Authors Guild and a group of well-known authors filed a putative class action on 19 September 2023 alleging that OpenAI copied their copyrighted books without permission and used them in the development of its AI systems, while also seeking class-wide relief for broader author harm. The case moved quickly into active discovery, the author actions were structurally coordinated through interim co-lead counsel, and an attempt by California plaintiffs to intervene and seek dismissal, stay, or transfer under the first-to-file rule was rejected, allowing the New York litigation to continue on its own track. The case later became part of the OpenAI copyright MDL, where it developed into a major discovery and merits proceeding covering output claims, dataset disputes, privilege fights, and technical evidence issues. (ECF Nos. 1, 36, 54, 70, 71, 100, 109, 215, 148, 201, 202, 716.)

AI interaction

Plaintiffs alleged that OpenAI used copyrighted books as training material for GPT models and that ChatGPT could then generate summaries and sequel-style or derivative-style outlines based on those works. In the later MDL-stage ruling, Judge Stein held that the consolidated complaint plausibly alleged output-based copyright infringement because at least some ChatGPT outputs could be found substantially similar to protected elements of the authors’ books, while other rulings dealt with training-data handling, the Books1 and Books2 datasets linked to LibGen, privilege over internal discussions, executive-device and social-media messages, and Microsoft’s Bing Index as a possible source of data shared with OpenAI. (ECF Nos. 1, 148, 201, 291, 672, 716, 722, 782, 816.)

Notes

  • The Opinion and Order denied intervention by California plaintiffs, confirming that the New York court would retain jurisdiction over claims involving AI model training.

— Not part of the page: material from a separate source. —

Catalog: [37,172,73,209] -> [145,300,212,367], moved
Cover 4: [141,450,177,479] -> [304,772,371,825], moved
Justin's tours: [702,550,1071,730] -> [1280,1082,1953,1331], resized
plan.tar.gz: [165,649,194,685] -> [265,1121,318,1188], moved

In April 2025, the Judicial Panel on Multidistrict Litigation consolidated related actions into In re OpenAI, Inc., Copyright Infringement Litigation (MDL No. 3143) for coordinated pre-trial proceedings.
  • On 31 March 2026, the court entered an order terminating motions, granted a motion to admit counsel pro hac vice, and an amended Rule 7.1 corporate disclosure statement was filed stating that OpenAI, Inc. changed its name in October 2025 to OpenAI Foundation and identifying Microsoft Corporation and Softbank Group Corporation as publicly held corporations with qualifying financial interests in parts of the OpenAI structure. (ECF Nos. 1150, 1151, 1152.)